Es steht eine Reihe von Tools zur Verfügung, die beim Aufbau einer erfolgreichen Cloud-Anwendungssicherheit helfen. Cloud Access Security Brokers (CASBs) bieten Transparenz und Kontrolle über Daten in allen Cloud-Diensten und stellen so die Einhaltung und Durchsetzung von Richtlinien sicher.
SIEM-Systeme (Sicherheitsinformations- und Ereignismanagement) aggregieren und analysieren Logs, um Bedrohungen und Anomalien zu erkennen.

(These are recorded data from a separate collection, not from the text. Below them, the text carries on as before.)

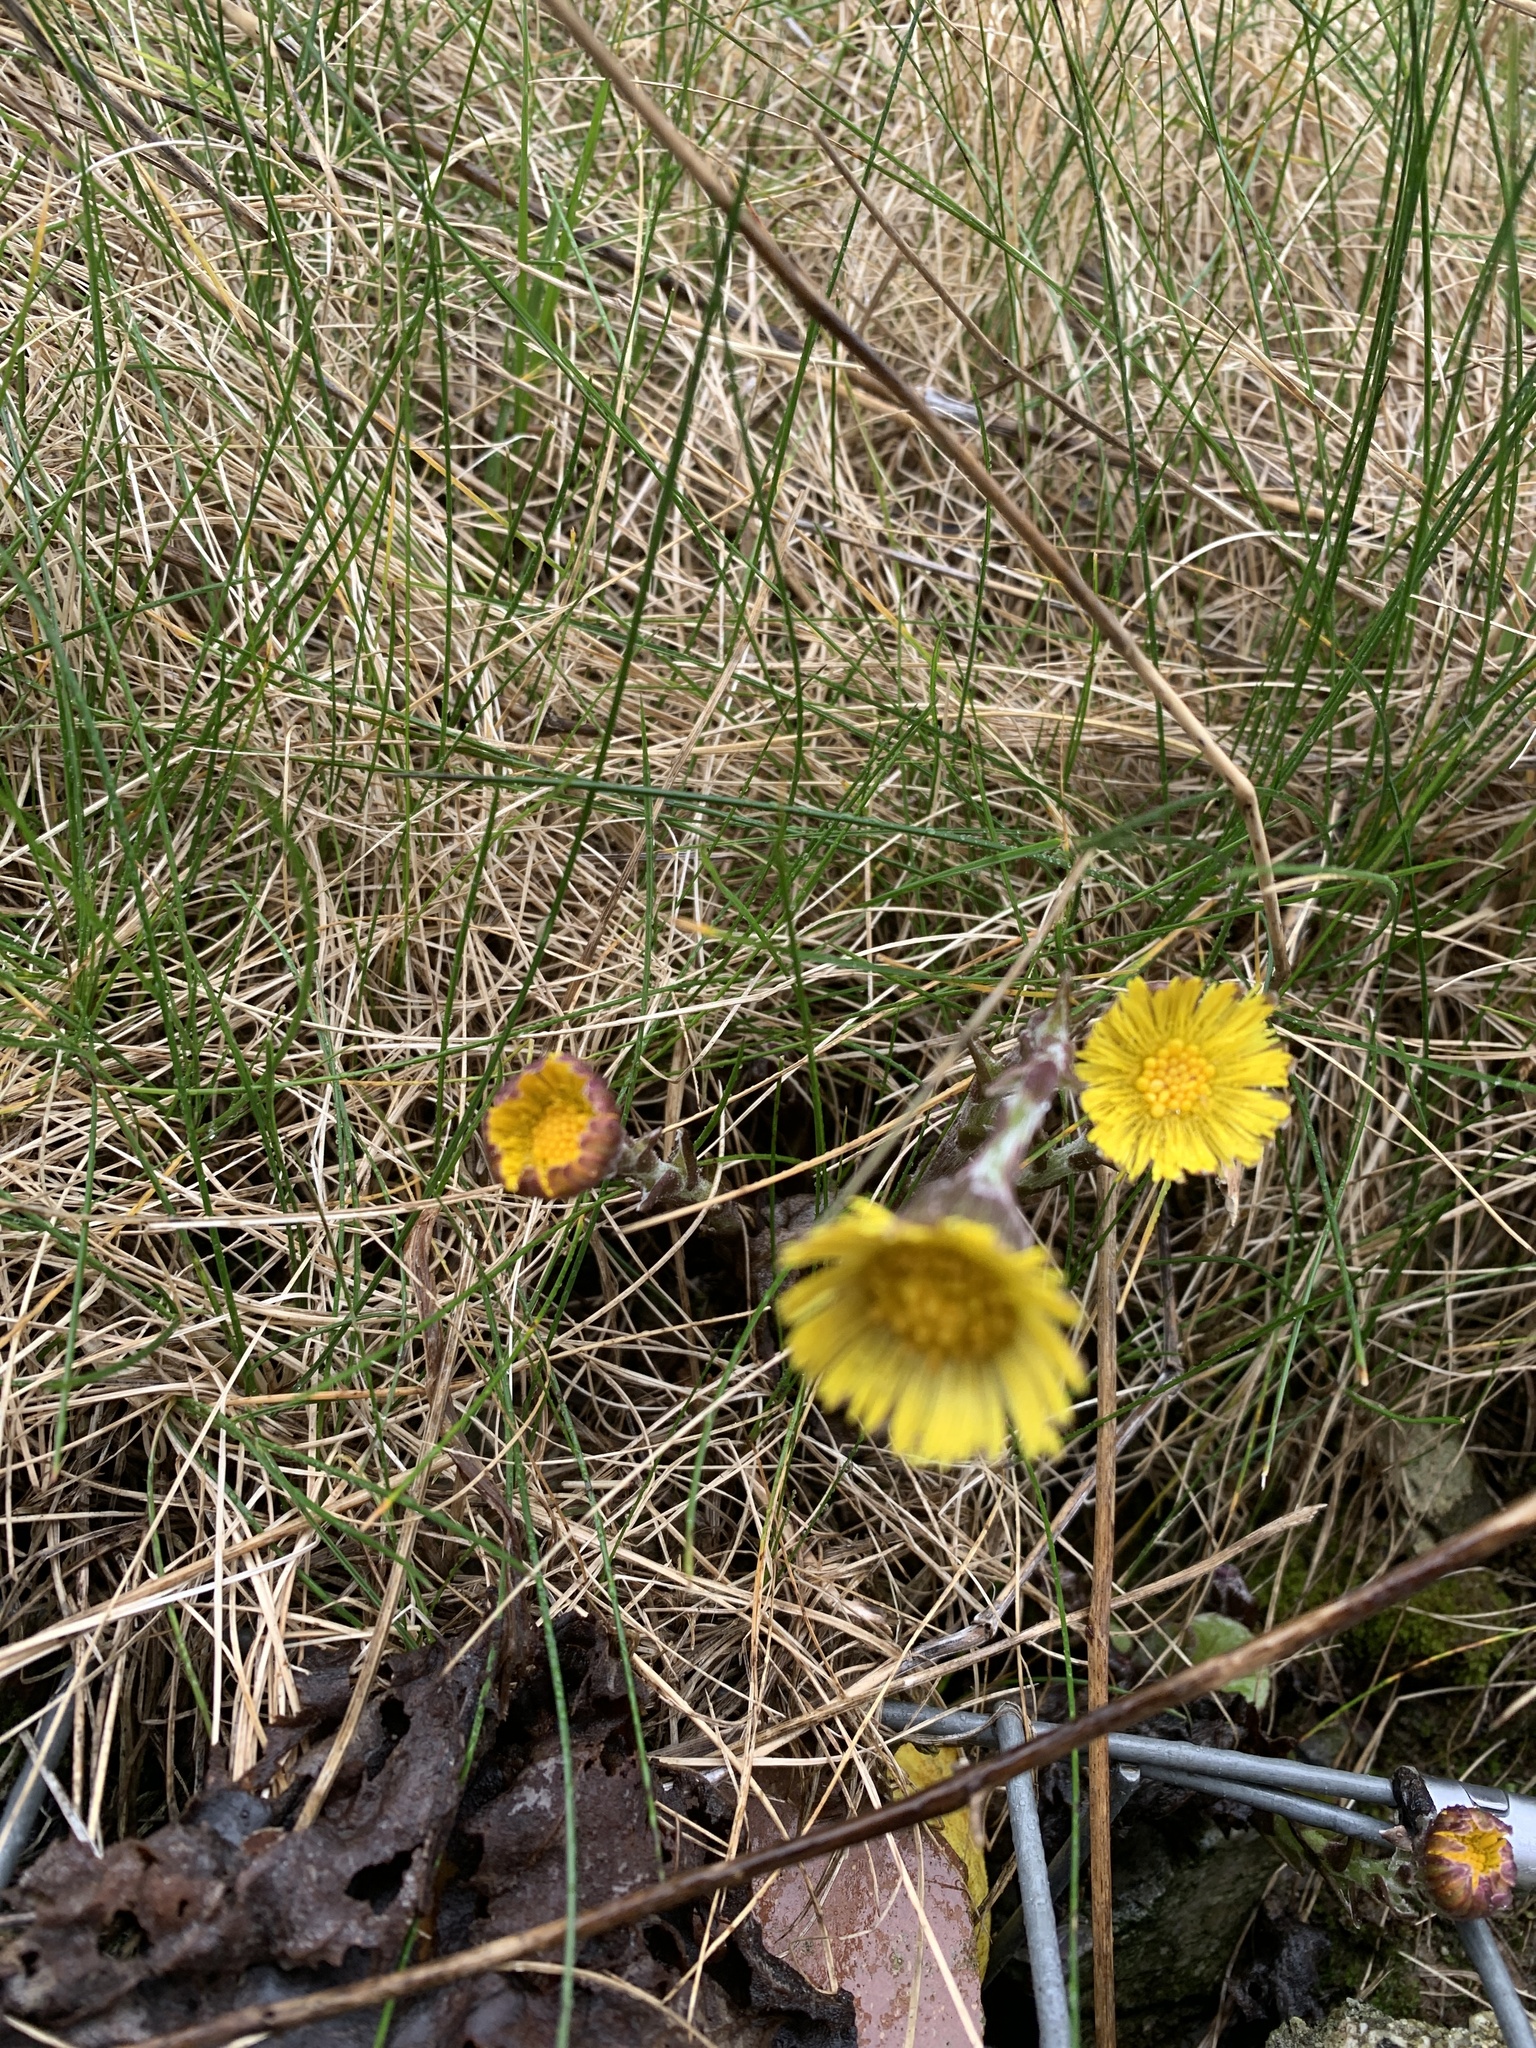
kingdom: Plantae
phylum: Tracheophyta
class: Magnoliopsida
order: Asterales
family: Asteraceae
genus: Tussilago
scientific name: Tussilago farfara
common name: Coltsfoot
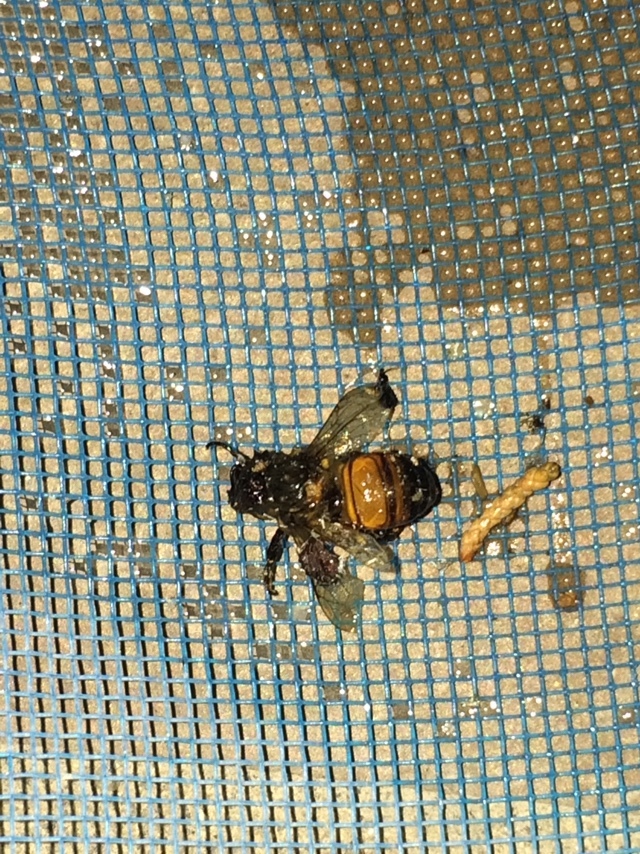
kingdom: Animalia
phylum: Arthropoda
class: Insecta
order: Hymenoptera
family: Apidae
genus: Apis
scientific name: Apis mellifera
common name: Honey bee
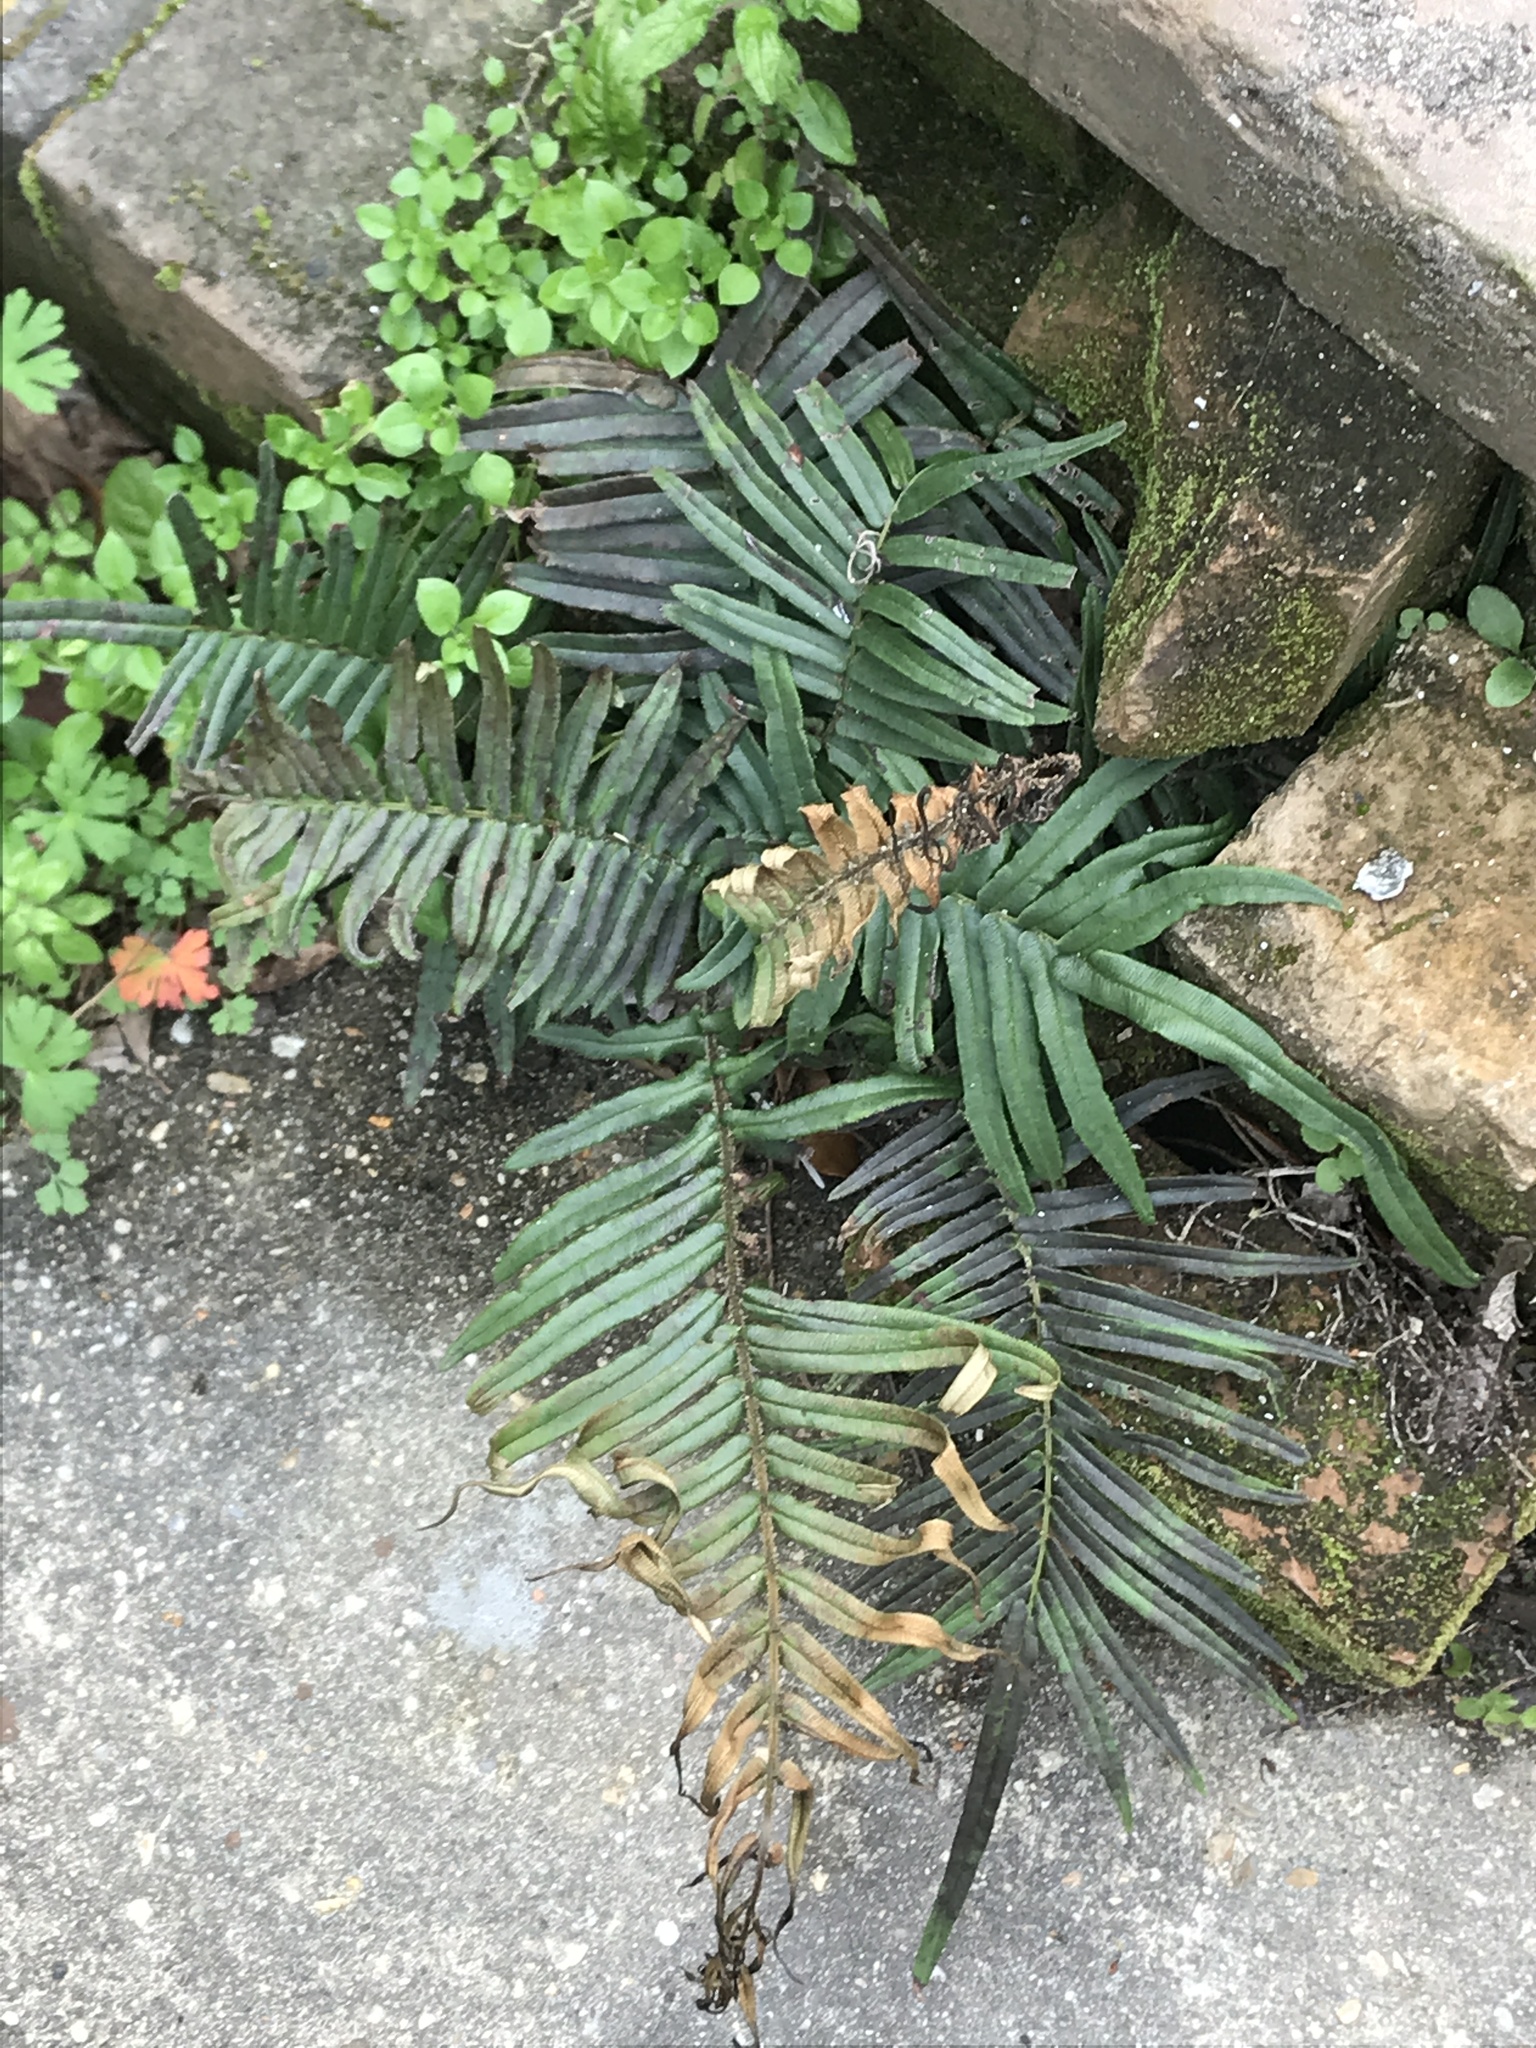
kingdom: Plantae
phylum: Tracheophyta
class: Polypodiopsida
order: Polypodiales
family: Pteridaceae
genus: Pteris
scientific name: Pteris vittata
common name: Ladder brake
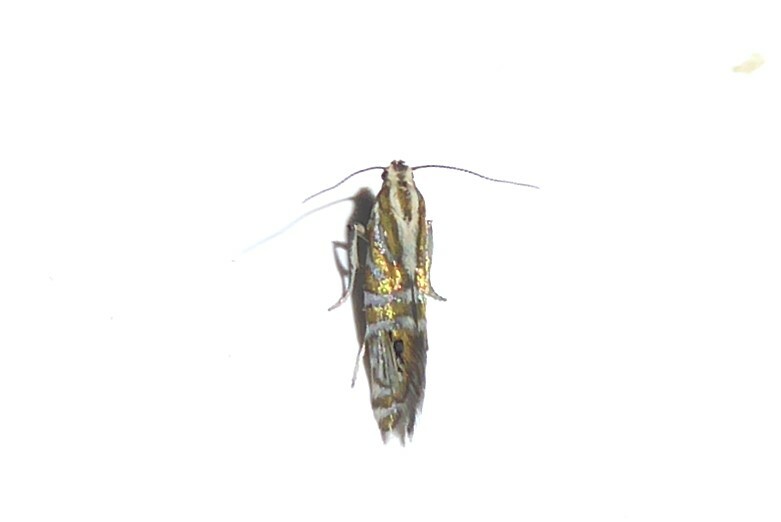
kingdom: Animalia
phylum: Arthropoda
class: Insecta
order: Lepidoptera
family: Glyphipterigidae
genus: Glyphipterix
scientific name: Glyphipterix triselena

Endpoint-Erkennungs- und Antwort-Tools schützen Geräte, die mit Cloud-Umgebungen verbunden sind, indem sie Bedrohungen in Echtzeit erkennen und darauf reagieren. WAFs können als Gatekeeper dienen, um bösartigen Traffic herauszufiltern, der webbasierte Anwendungen ins Visier nimmt.
Viele Cloud-Anbieter bieten zudem native Sicherheitsplattformen an, wie AWS Security Hub, Google Cloud Security Command Center und Microsoft Azure Security Center, die integrierte Dashboards, Richtliniendurchsetzung und Bedrohungserkennung bieten, die auf ihre Ökosysteme zugeschnitten sind.